A vaguely scientific, thoroughly collaborative approach to defining the purpose of a project
Here’s how we’ve worked toward defining a clear, sharp purpose for Tumbleweird. Although Priya Parker does an excellent job making the case for doing this in The Art of Gathering, she doesn’t really explain how. Especially if you want to include other people in the process.
Creative brainstorming is a challenge with even a few people, much less the ~150 folks we’ve invited to participate so far. Luckily, Adam developed an online tool for this inspired by a system called compression planning. We were introduced to this system when volunteering with the Pasco school district’s Enterprise Week this past spring, and it completely changed the way we generate ideas.
THE BRAINSTORMING PROCESS
First, we devised a set of questions we wanted to explore.
- What do we want to be different because Tumbleweird exists?
- How do we want it to feel to be a contributor/reader/part of the Tumbleweird community?
- What are the core principles/beliefs/values that define Tumbleweird?
Then, we sent these questions individually to past contributors and people we thought should have a voice in Tumbleweird. It was incredible reading their answers. So many people responded at length, and on a short deadline.
We took those answers and compiled them in a compression planning Trello board template that Adam devised, creating a list for each question and a card for each idea within each list. We did our best to combine ideas that were similar to make it easier, but even then we ended up with 124 ideas across the three lists, plus 51 other ideas that didn’t fall within the question categories.
We then revealed the entire Trello board to everyone we’d invited to participate. We gave each person 5 votes for each question and asked them to choose the answers that best reflected their hope for the future of Tumbleweird.
You can take a look at the Trello board by going to purpose-board.tumbleweird.org. While voting is now closed, you can see all the answers in order from most to least votes.
What we discovered in doing this is that although there were a wide range of ideas and perspectives, there was a consistent throughline. And although we used this as a data point and not any sort of decision-by-consensus, we wanted to reflect these perspectives in what we came up with.
Defining a working purpose
We’re calling it a “working” purpose because while we spent a lot of time writing it and getting feedback from our editorial board, we want to sit with it and share it with the community before considering it complete.
Tumbleweird: Positively weird.
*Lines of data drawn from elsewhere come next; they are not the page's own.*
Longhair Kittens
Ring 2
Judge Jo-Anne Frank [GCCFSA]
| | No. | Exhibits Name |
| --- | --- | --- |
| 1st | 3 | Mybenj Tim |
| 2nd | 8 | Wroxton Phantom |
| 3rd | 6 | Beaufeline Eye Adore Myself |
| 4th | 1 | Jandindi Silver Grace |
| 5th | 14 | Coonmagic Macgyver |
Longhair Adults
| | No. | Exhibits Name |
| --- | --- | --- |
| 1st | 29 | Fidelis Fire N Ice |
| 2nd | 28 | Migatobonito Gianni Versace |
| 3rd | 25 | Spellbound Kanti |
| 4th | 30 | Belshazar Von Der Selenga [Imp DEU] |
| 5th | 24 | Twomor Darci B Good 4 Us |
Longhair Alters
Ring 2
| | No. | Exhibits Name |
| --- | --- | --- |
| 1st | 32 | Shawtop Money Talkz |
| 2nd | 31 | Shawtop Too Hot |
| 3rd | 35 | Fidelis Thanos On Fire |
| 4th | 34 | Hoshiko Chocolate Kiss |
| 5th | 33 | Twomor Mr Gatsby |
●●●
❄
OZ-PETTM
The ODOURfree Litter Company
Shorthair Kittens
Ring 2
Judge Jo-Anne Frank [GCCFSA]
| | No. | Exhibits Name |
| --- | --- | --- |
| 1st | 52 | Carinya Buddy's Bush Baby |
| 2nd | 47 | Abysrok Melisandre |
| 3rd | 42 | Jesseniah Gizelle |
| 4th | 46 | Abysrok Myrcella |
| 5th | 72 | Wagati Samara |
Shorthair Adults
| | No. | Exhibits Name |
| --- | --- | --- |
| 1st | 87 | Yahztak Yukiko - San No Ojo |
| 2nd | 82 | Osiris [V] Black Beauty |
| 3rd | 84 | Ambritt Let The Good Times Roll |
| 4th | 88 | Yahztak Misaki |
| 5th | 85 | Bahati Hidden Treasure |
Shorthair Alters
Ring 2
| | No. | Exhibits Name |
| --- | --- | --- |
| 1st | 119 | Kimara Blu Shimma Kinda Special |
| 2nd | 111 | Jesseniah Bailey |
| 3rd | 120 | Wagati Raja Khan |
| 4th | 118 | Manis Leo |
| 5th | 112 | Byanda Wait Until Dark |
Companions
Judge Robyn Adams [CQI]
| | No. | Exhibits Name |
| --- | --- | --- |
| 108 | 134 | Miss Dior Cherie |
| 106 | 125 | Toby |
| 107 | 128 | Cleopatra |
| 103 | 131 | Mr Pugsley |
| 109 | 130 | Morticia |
Never timid.
Tumbleweird exists to bring together a more diverse, creative, and progressive community than Eastern Washington gets credit for, in order to connect, highlight, and encourage the betterment of our area.
We do this by publishing a community-driven paper that uncovers the region’s true identity in a way that’s always positive, often irreverent, and never timid.
We serve the truly powerful: the underdogs, the misfits, the outsiders, the newcomers, those on the margins, and the ones who defy the status quo. We aren’t beholden to advertisers or authorities. Except for the almighty buttermint lobby.
(There is a whole backstory on buttermints that I will let Adam tell you one of these days.)
Our next steps
Right now, we’re working on a plan for 2019 that aligns with our purpose, as well as getting clearer on the roles and responsibilities of everyone involved. I’m looking forward to thinking through how an organization actually uses a purpose like this and actively aligns with it on a day-to-day basis, rather than having it become something that’s temporarily inspiring but then never talked about again. If you have thoughts on how you’ve done this, I would love to hear them.